2 comments

  • ashvardanian 8 hours ago

    Congrats on the release, Sam - the preview looks great!

    I'm curious about the technical side: how are you handling the dimensionality reduction and visualization? Also noticed you mentioned "custom-trained LLMs" in the tweet - how large are those models, and what motivated using custom ones instead of existing open models?

    • funfunfunction 8 hours ago

      We'll release the full data explorer soon, with more info.

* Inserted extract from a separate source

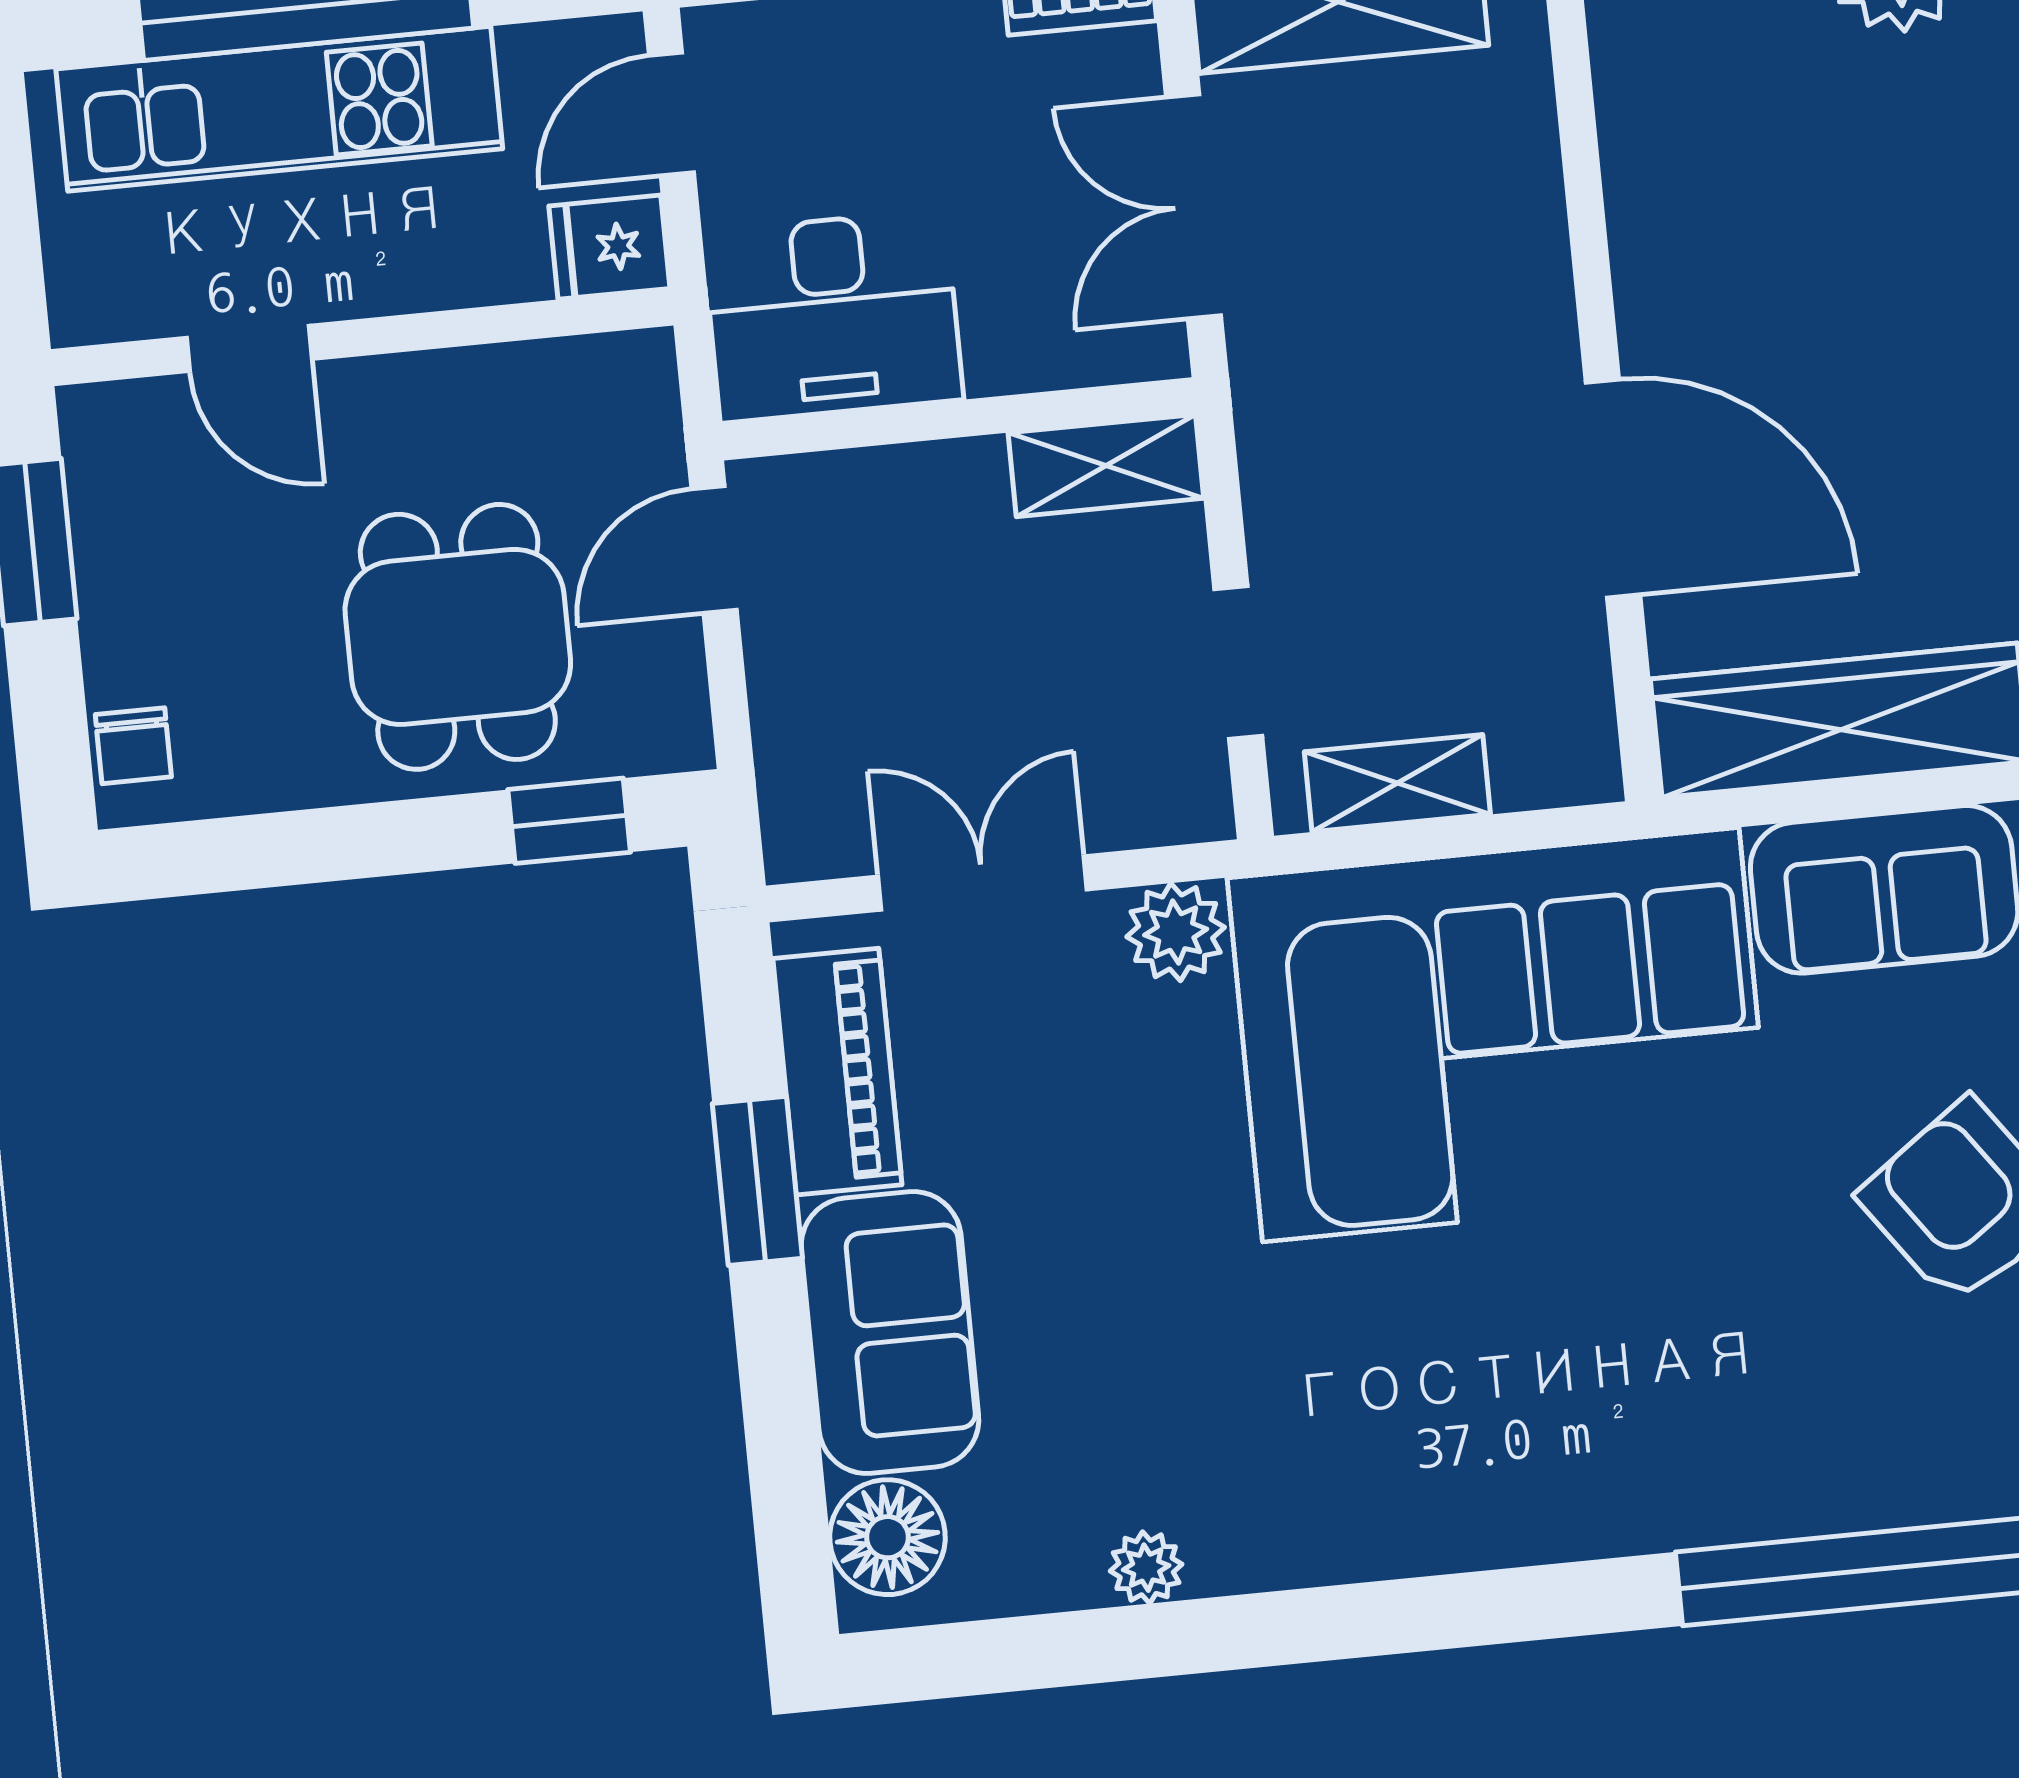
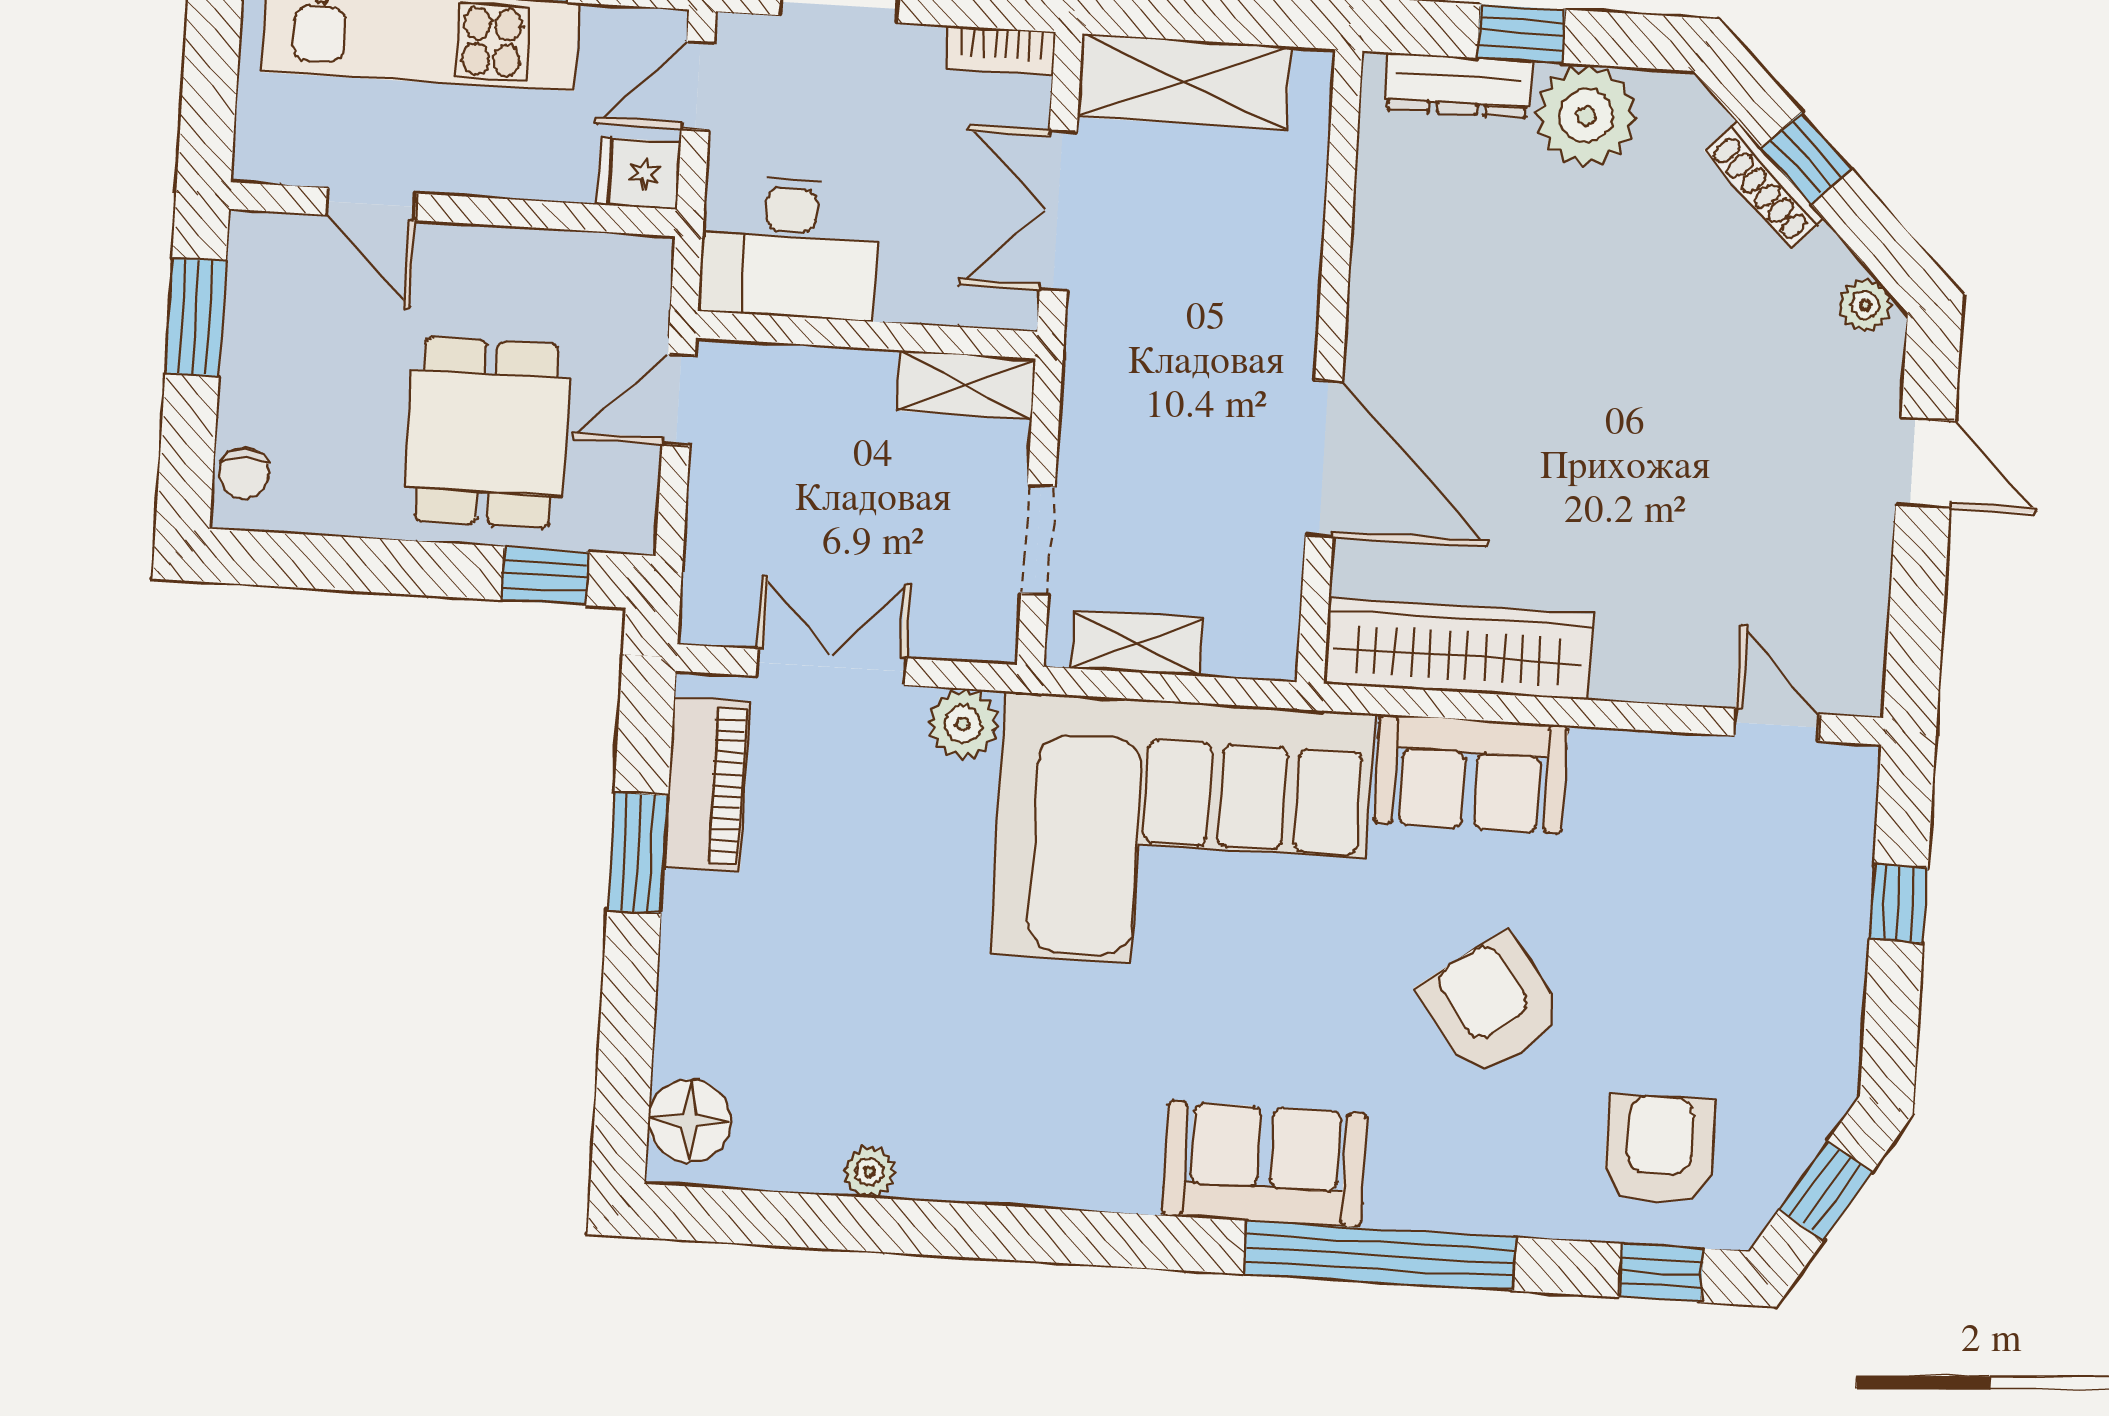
sofa: (890, 1333) -> (1265, 1164), moved, turned -90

      At the core of this project is a structured-extraction task using a custom Qwen 14B model, which we distilled from larger closed-source models. We needed a model we could run at scale on https://devnet.inference.net, which is comprised mostly of idle consumer-grade NVIDIA devices.

      Embeddings were generated using SPECTER2, a transformer model from AllenAI specifically designed for scientific documents. The model processes each paper's title, executive summary, and research context to generate 768-dimensional embeddings optimized for semantic search over scientific literature.

      The visualization uses UMAP to reduce the 768D embeddings to 3D coordinates, preserving local and global structure. K-Means clustering groups papers into ~100 clusters based on semantic similarity in the embedding space. Cluster labels are automatically generated using TF-IDF analysis of paper fields and key takeaways, identifying the most distinctive terms for each cluster.